# Power for a Digitech Whammy?



## eventhetrees (Oct 3, 2011)

Hey

Just bought a whammy used with no adapter. Thought I could just plug it into my Voodoo Labs Power Plus 2 with no problem. But it doesn't fit. The Line 6 adapters fit, it lights up, but no sound. I use the power all line 6 adapter, lights up, but no sound. 

2.5mm Barrel AC Cable, Voodoo Lab

Would this extension work? It claims it should. Do I have to plug it into the designated Line 6 or any plug?


----------



## SnowfaLL (Oct 4, 2011)

Digitech power adaptors are touchy as hell.. honestly, I would look on ebay (esp if you are ordering online anyways) or try your best to get the EXACT digitech one that comes with digitech units.. I think its the H-PAC or something?? 

All I know, is when I had a no-name adaptor even with the same specs as the digitech one, It wouldnt power on my EX-7 or RP50; and I read a lot online how some people even blew their units due to using a non-digitech adaptor. 

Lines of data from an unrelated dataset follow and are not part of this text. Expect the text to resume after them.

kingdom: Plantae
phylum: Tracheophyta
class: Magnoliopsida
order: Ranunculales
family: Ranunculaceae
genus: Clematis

Hate to be the bearer of bad news, but just be careful.


----------



## toiletstand (Oct 4, 2011)

might be wrong. but i think the boss adapters might work?


----------



## Scordare (Oct 4, 2011)

The adapter for my Whammy IV is 9V AC 1.3A...even has it printed on the side of the pedal. The boss psa120 is 9V DC 500mA. AC voltage and high amps needed..Buy the right, specific adapter.


----------



## SirMyghin (Oct 5, 2011)

The whammy has a HUGE power draw, hence the 1.3A adapter, you really can't get around without it.


----------



## Variant (Oct 6, 2011)

Yup, you gotta find that weirdo Whammy adapter, I'm afraid.


----------



## eventhetrees (Oct 6, 2011)

Its 9 VAC~50/60Hz 1.3 A

So yeah a specific adapter it is... so its AC not DC?


----------



## crg123 (Jun 25, 2013)

Really hate to bump this dead thread but I didn't want to create a new one since this already exists. 

So I just bought a digitech Whammy and was wondering if the 9 VAC 1.3 A (red) power input of my SKB stagefive pedalboard would work. I'm scared about messing with it because I've blown pedals in the past using the wrong power supply. Judging from this thread it seems like it will be ok, but you can never be too careful

Also on the topic of the whammy. Where would you say is the best placement in my chain:

Here is my pedal chain as it is now. 

Guitar>Keeley compressor>Maxon OD808>Boss NS-2>Blackstar>(loop) Boss GE-7 EQ (Rhythm setting)>Boss GE-7 EQ (Lead setting)> ISP Decimator.

I'll prolly just figure the second part out myself but just figured I'd ask.


----------



## WarriorOfMetal (Jun 26, 2013)

The correct power supply for the Whammy is the Digitech PS0913B. The Line 6 PX-2 also works (and is usually easier to find at my store ) The connection you've described on your SKB pedalboard sounds like it should work.

I'd put the Whammy first in the chain, after the guitar, since it's a pitch-based effect.


----------



## sage (Jun 26, 2013)

Whammy after the compressor.


----------



## crg123 (Jun 27, 2013)

Thanks Ari


----------